«Il faisait lourd et chaud pour un jour de septembre en Angleterre; la pluie menaçait. Des bouffées de vent soufflaient du sud-ouest; l’une d’elles, particulièrement violente, m’a pris au dépourvu et m’a brutalement déporté. Je me rappelle le temps où les rafales et les trous d’air représentaient de graves dangers, parce que nos moteurs manquaient de puissance. Juste au moment où j’ai atteint la couche de nuages, il s’est mis à pleuvoir; mon altimètre marquait mille mètres. Ma parole, quelle pluie! Elle tambourinait sur les ailes, me fouettait le visage, brouillait mes lunettes; je n’y voyais presque plus rien. Elle contrariait ma moyenne, mais qu’y faire? Pendant que je prenais de la hauteur, elle s’est transformée en grêle, et j’ai dû chercher à la contourner. L’un de mes cylindres ne fonctionnait plus: une bougie encrassée, sans doute; néanmoins j’ai pu continuer à grimper sans rien perdre de ma puissance.
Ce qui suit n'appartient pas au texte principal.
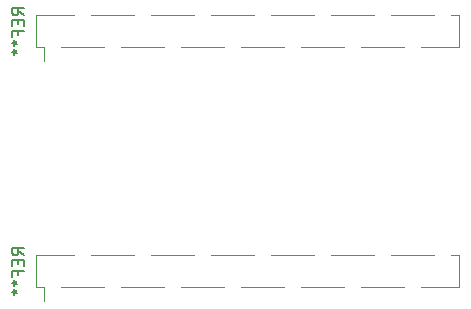
<source format=gbo>
G04 #@! TF.GenerationSoftware,KiCad,Pcbnew,6.0.0-rc1-unknown-59b0f55~66~ubuntu16.04.1*
G04 #@! TF.CreationDate,2018-11-29T09:25:19-07:00
G04 #@! TF.ProjectId,001,3030312e-6b69-4636-9164-5f7063625858,rev?*
G04 #@! TF.SameCoordinates,Original*
G04 #@! TF.FileFunction,Legend,Bot*
G04 #@! TF.FilePolarity,Positive*
%FSLAX46Y46*%
G04 Gerber Fmt 4.6, Leading zero omitted, Abs format (unit mm)*
G04 Created by KiCad (PCBNEW 6.0.0-rc1-unknown-59b0f55~66~ubuntu16.04.1) date Thu 29 Nov 2018 09:25:19 AM MST*
%MOMM*%
%LPD*%
G01*
G04 APERTURE LIST*
%ADD10C,0.120000*%
%ADD11C,0.150000*%
G04 APERTURE END LIST*
D10*
G04 #@! TO.C,REF\002A\002A*
X115445000Y-75598496D02*
X115445000Y-76808496D01*
X149985000Y-72938496D02*
X150655000Y-72938496D01*
X144905000Y-72938496D02*
X148465000Y-72938496D01*
X139825000Y-72938496D02*
X143385000Y-72938496D01*
X134745000Y-72938496D02*
X138305000Y-72938496D01*
X129665000Y-72938496D02*
X133225000Y-72938496D01*
X124585000Y-72938496D02*
X128145000Y-72938496D01*
X119505000Y-72938496D02*
X123065000Y-72938496D01*
X114775000Y-72938496D02*
X117985000Y-72938496D01*
X150655000Y-72938496D02*
X150655000Y-75598496D01*
X147445000Y-75598496D02*
X150655000Y-75598496D01*
X142365000Y-75598496D02*
X145925000Y-75598496D01*
X137285000Y-75598496D02*
X140845000Y-75598496D01*
X132205000Y-75598496D02*
X135765000Y-75598496D01*
X127125000Y-75598496D02*
X130685000Y-75598496D01*
X122045000Y-75598496D02*
X125605000Y-75598496D01*
X116965000Y-75598496D02*
X120525000Y-75598496D01*
X114775000Y-75598496D02*
X115445000Y-75598496D01*
X114775000Y-72938496D02*
X114775000Y-75598496D01*
X114775000Y-93258496D02*
X114775000Y-95918496D01*
X114775000Y-95918496D02*
X115445000Y-95918496D01*
X116965000Y-95918496D02*
X120525000Y-95918496D01*
X122045000Y-95918496D02*
X125605000Y-95918496D01*
X127125000Y-95918496D02*
X130685000Y-95918496D01*
X132205000Y-95918496D02*
X135765000Y-95918496D01*
X137285000Y-95918496D02*
X140845000Y-95918496D01*
X142365000Y-95918496D02*
X145925000Y-95918496D01*
X147445000Y-95918496D02*
X150655000Y-95918496D01*
X150655000Y-93258496D02*
X150655000Y-95918496D01*
X114775000Y-93258496D02*
X117985000Y-93258496D01*
X119505000Y-93258496D02*
X123065000Y-93258496D01*
X124585000Y-93258496D02*
X128145000Y-93258496D01*
X129665000Y-93258496D02*
X133225000Y-93258496D01*
X134745000Y-93258496D02*
X138305000Y-93258496D01*
X139825000Y-93258496D02*
X143385000Y-93258496D01*
X144905000Y-93258496D02*
X148465000Y-93258496D01*
X149985000Y-93258496D02*
X150655000Y-93258496D01*
X115445000Y-95918496D02*
X115445000Y-97128496D01*
D11*
X113787380Y-72935162D02*
X113311190Y-72601829D01*
X113787380Y-72363734D02*
X112787380Y-72363734D01*
X112787380Y-72744686D01*
X112835000Y-72839924D01*
X112882619Y-72887543D01*
X112977857Y-72935162D01*
X113120714Y-72935162D01*
X113215952Y-72887543D01*
X113263571Y-72839924D01*
X113311190Y-72744686D01*
X113311190Y-72363734D01*
X113263571Y-73363734D02*
X113263571Y-73697067D01*
X113787380Y-73839924D02*
X113787380Y-73363734D01*
X112787380Y-73363734D01*
X112787380Y-73839924D01*
X113263571Y-74601829D02*
X113263571Y-74268496D01*
X113787380Y-74268496D02*
X112787380Y-74268496D01*
X112787380Y-74744686D01*
X112787380Y-75268496D02*
X113025476Y-75268496D01*
X112930238Y-75030400D02*
X113025476Y-75268496D01*
X112930238Y-75506591D01*
X113215952Y-75125638D02*
X113025476Y-75268496D01*
X113215952Y-75411353D01*
X112787380Y-76030400D02*
X113025476Y-76030400D01*
X112930238Y-75792305D02*
X113025476Y-76030400D01*
X112930238Y-76268496D01*
X113215952Y-75887543D02*
X113025476Y-76030400D01*
X113215952Y-76173257D01*
X113787380Y-93255162D02*
X113311190Y-92921829D01*
X113787380Y-92683734D02*
X112787380Y-92683734D01*
X112787380Y-93064686D01*
X112835000Y-93159924D01*
X112882619Y-93207543D01*
X112977857Y-93255162D01*
X113120714Y-93255162D01*
X113215952Y-93207543D01*
X113263571Y-93159924D01*
X113311190Y-93064686D01*
X113311190Y-92683734D01*
X113263571Y-93683734D02*
X113263571Y-94017067D01*
X113787380Y-94159924D02*
X113787380Y-93683734D01*
X112787380Y-93683734D01*
X112787380Y-94159924D01*
X113263571Y-94921829D02*
X113263571Y-94588496D01*
X113787380Y-94588496D02*
X112787380Y-94588496D01*
X112787380Y-95064686D01*
X112787380Y-95588496D02*
X113025476Y-95588496D01*
X112930238Y-95350400D02*
X113025476Y-95588496D01*
X112930238Y-95826591D01*
X113215952Y-95445638D02*
X113025476Y-95588496D01*
X113215952Y-95731353D01*
X112787380Y-96350400D02*
X113025476Y-96350400D01*
X112930238Y-96112305D02*
X113025476Y-96350400D01*
X112930238Y-96588496D01*
X113215952Y-96207543D02*
X113025476Y-96350400D01*
X113215952Y-96493257D01*
G04 #@! TD*
M02*

</source>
D’ailleurs peu de temps après, mon ennui mécanique a pris fin, et j’ai réentendu le vrombissement plein, profond des dix cylindres qui chantaient d’une seule voix en parfaite harmonie. Voilà où intervient le miracle de nos silencieux modernes: nous pouvons enfin contrôler nos moteurs par l’oreille. Quand ils ne tournent pas rond, comme ils crient, protestent, sanglotent! Autrefois tous ces appels au secours étaient perdus, engloutis par l’épouvantable vacarme de la machine. Ah, si seulement les pionniers de l’aviation pouvaient ressusciter pour admirer la perfection mécanique qui a été payée du prix de leur vie!
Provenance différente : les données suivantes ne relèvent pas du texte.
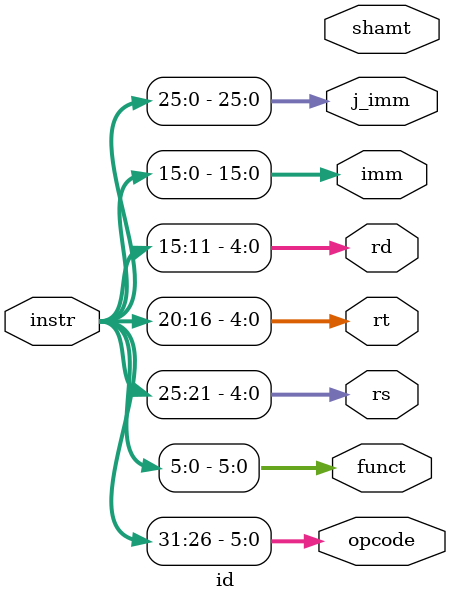
<source format=v>
module id(instr,opcode,rs,rt,rd,shamt,funct,imm,j_imm);
  input [31:0]instr;
  output [5:0]opcode,funct;
  output [4:0] rs,rt,rd,shamt;
  output [15:0] imm;
  output [25:0] j_imm;
  assign opcode=instr[31:26];
  assign funct=instr[5:0];
  assign rs=instr[25:21];
  assign rt=instr[20:16];
  assign rd=instr[15:11];
  assign imm=instr[15:0];
  assign j_imm=instr[25:0];
endmodule
</source>
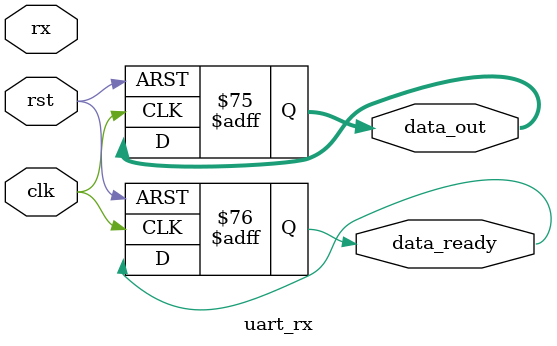
<source format=v>
`timescale 1ns / 1ps


module uart_rx (
    input wire clk,            
    input wire rst,             
    input wire rx,              
    output reg [32:0] data_out, 
    output reg data_ready       
);

    parameter CLK_FREQ = 100000000;  
    parameter BAUD_RATE = 9600;    
    localparam CLK_PER_BIT = CLK_FREQ / BAUD_RATE;

    reg [15:0] clk_count = 0;
    reg [3:0] bit_count = 0;
    reg [32:0] rx_shift_reg = 0;
    reg receiving = 0;
    reg [1:0] state = 0;  // 0: idle, 1: receiving, 2: done

    always @(posedge clk or posedge rst) begin
        if (rst) begin
            clk_count <= 0;
            bit_count <= 0;
            state <= 0;
            receiving <= 0;
            data_ready <= 0;
            data_out <= 0;
        end else begin
            case (state)
                0: begin
                    // Idle state, waiting for start bit
                    if (rx == 0) begin  // Start bit detected
                        state <= 1;
                        clk_count <= 0;
                        bit_count <= 0;
                    end
                end

                1: begin
                    // Receiving state
                    clk_count <= clk_count + 1;
                    if (clk_count >= CLK_PER_BIT) begin
                        clk_count <= 0;
                        bit_count <= bit_count + 1;

                        if (bit_count > 0 && bit_count < 82) begin
                            // Read data bits
                            rx_shift_reg <= {rx, rx_shift_reg[32:1]};
                        end else if (bit_count == 34) begin
                            // Stop bit (ignored here, assuming valid)
                            data_out <= rx_shift_reg;
                            data_ready <= 1;
                            state <= 2;
                        end
                    end
                end

                2: begin
                    // Done state, waiting for data to be read
                    if (data_ready == 0) begin
                        state <= 0;
                    end
                end
            endcase
        end
    end
endmodule
</source>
«Vers neuf heures et demie je suis arrivé tout près des nuages. Au-dessous de moi, toute brouillée et barbouillée de pluie, s’étendait la vaste plaine de Salisbury. Une demi-douzaine d’appareils se traînaient à trois ou quatre cents mètres d’altitude; on aurait dit des moineaux. J’ai eu l’impression qu’ils se demandaient ce que j’allais faire dans les nuages. Brusquement un rideau gris s’est étiré sous moi et des tortillons de vapeur humide ont dansé autour de ma figure.